Given exercise: Give the lines of the listing as a numbered list with blank lines omitted, starting at the line that contains "text [642, 277, 650, 322]" and stopping after the line that contains "text 4’99 € [114, 1431, 519, 1476]".

Exercise data:
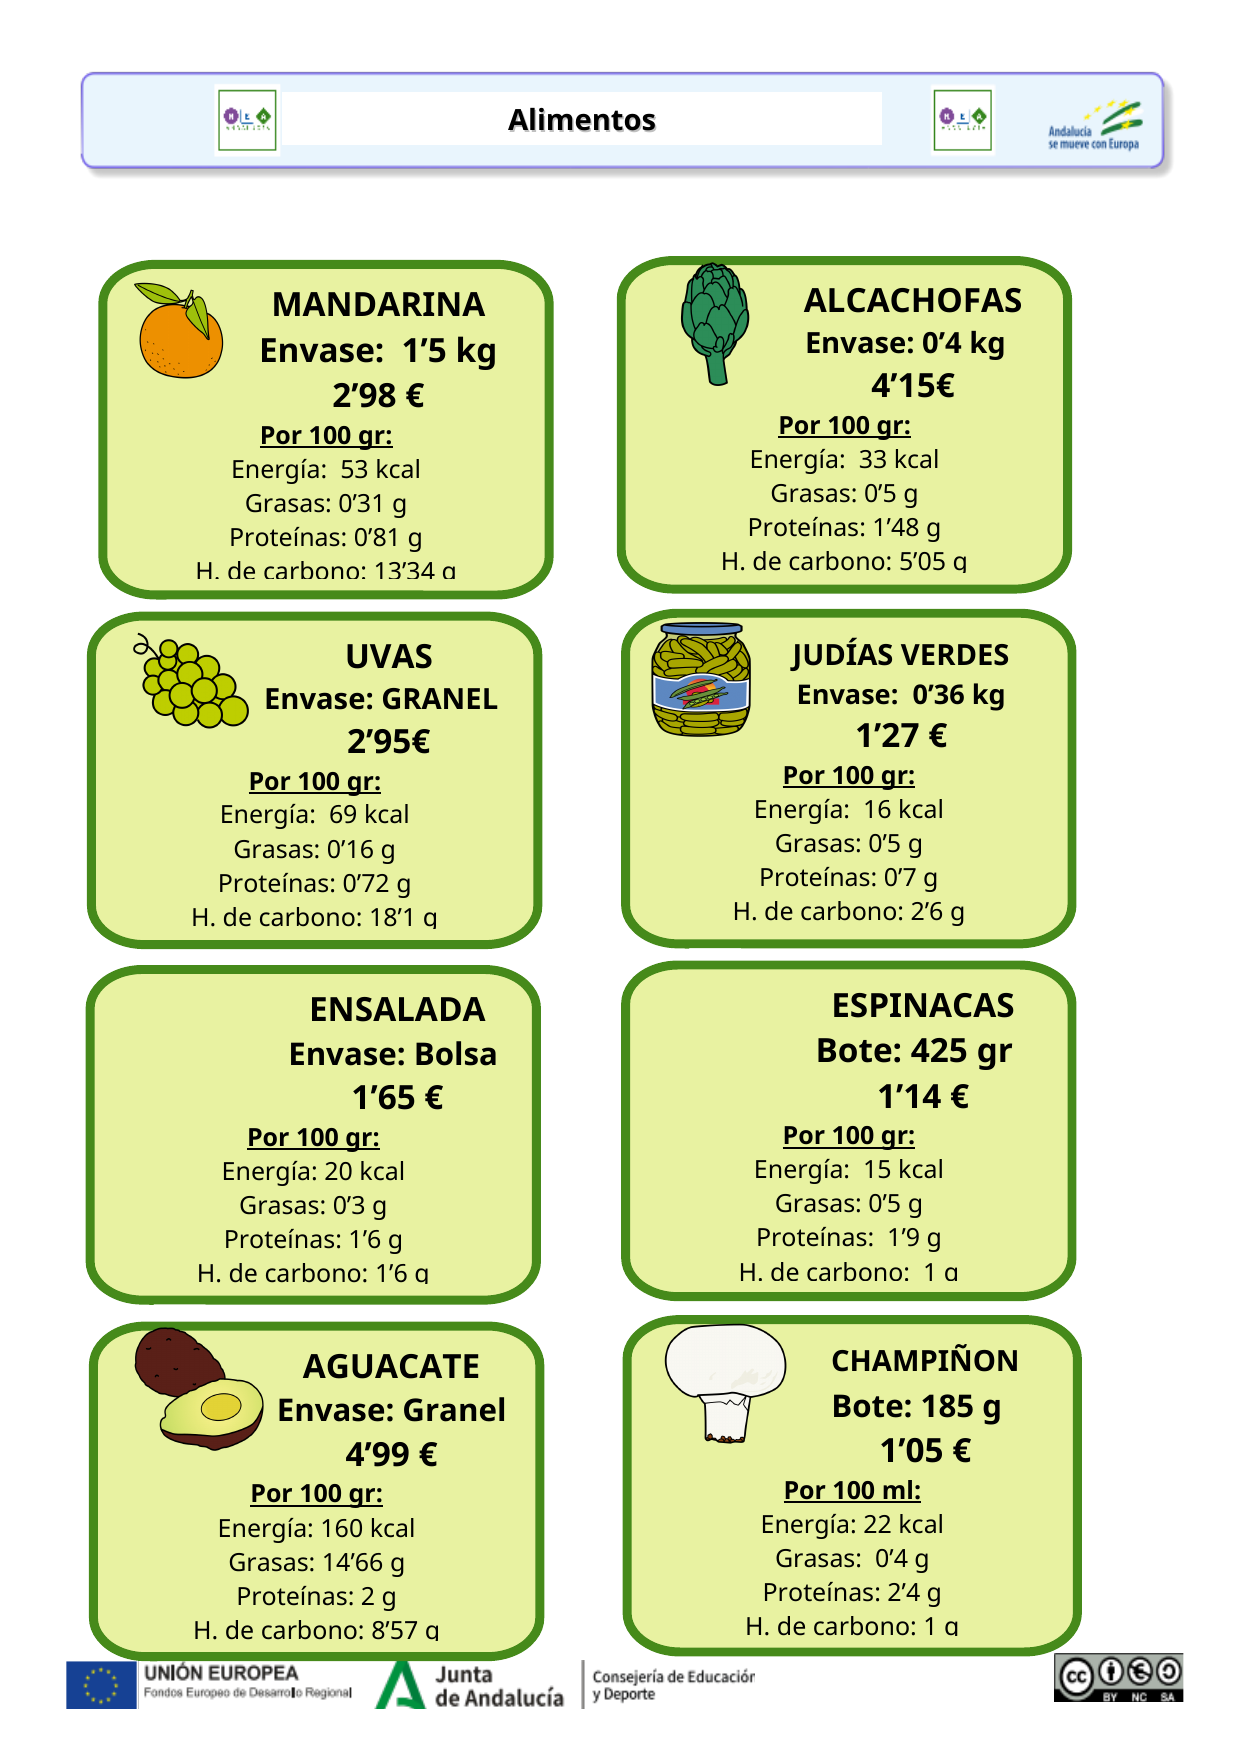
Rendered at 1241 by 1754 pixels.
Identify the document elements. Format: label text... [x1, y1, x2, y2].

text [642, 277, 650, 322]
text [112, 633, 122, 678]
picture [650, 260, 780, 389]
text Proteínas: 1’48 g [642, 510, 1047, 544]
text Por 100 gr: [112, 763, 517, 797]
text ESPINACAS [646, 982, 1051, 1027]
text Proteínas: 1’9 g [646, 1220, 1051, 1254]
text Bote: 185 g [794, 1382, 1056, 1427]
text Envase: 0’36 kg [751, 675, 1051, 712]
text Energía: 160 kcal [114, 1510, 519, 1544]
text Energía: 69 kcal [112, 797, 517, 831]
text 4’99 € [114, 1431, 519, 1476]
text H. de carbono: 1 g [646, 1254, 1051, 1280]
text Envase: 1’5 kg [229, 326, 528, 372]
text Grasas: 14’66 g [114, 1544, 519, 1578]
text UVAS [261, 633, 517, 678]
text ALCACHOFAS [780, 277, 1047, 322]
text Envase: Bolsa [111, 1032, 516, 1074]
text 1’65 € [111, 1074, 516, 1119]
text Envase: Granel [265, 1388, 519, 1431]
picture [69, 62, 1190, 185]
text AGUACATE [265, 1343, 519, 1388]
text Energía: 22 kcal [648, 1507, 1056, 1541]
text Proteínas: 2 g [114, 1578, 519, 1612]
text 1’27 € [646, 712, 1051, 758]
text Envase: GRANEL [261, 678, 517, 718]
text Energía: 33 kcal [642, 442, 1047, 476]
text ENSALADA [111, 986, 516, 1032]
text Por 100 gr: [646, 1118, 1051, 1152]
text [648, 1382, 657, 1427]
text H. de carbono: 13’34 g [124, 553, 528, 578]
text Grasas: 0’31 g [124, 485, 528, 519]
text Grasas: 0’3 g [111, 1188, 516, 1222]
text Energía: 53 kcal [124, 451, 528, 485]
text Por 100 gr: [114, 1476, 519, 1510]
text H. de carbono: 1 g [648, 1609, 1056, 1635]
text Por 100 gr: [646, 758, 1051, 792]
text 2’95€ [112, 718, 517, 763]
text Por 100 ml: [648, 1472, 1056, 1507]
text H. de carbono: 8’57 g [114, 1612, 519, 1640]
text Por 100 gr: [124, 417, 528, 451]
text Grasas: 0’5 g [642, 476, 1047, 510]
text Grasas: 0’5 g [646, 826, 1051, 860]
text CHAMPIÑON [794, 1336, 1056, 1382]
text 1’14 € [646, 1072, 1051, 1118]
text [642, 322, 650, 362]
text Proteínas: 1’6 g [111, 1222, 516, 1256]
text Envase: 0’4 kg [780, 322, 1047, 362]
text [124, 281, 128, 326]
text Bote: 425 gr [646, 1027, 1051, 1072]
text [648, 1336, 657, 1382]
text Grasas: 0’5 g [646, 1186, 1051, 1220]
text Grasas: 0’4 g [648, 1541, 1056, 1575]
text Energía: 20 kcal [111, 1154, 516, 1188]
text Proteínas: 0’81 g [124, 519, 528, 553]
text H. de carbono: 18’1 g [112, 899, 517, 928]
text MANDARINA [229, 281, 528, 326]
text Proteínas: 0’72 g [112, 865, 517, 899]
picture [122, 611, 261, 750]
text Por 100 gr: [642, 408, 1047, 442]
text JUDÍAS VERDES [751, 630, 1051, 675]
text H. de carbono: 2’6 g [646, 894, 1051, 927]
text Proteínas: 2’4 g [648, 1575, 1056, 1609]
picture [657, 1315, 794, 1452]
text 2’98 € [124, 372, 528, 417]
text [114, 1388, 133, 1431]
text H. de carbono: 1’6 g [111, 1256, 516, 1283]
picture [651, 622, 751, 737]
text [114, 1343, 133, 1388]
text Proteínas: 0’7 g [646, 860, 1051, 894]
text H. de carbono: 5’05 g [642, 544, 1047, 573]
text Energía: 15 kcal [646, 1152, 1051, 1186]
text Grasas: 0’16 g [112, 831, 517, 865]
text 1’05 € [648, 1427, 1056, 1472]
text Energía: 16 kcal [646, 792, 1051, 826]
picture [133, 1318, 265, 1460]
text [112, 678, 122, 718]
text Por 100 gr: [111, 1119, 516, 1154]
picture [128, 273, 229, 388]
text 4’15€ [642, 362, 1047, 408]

Task answer:
1. text [642, 277, 650, 322]
2. text [112, 633, 122, 678]
3. picture [650, 260, 780, 389]
4. text Proteínas: 1’48 g [642, 510, 1047, 544]
5. text Por 100 gr: [112, 763, 517, 797]
6. text ESPINACAS [646, 982, 1051, 1027]
7. text Proteínas: 1’9 g [646, 1220, 1051, 1254]
8. text Bote: 185 g [794, 1382, 1056, 1427]
9. text Envase: 0’36 kg [751, 675, 1051, 712]
10. text Energía: 160 kcal [114, 1510, 519, 1544]
11. text Energía: 69 kcal [112, 797, 517, 831]
12. text 4’99 € [114, 1431, 519, 1476]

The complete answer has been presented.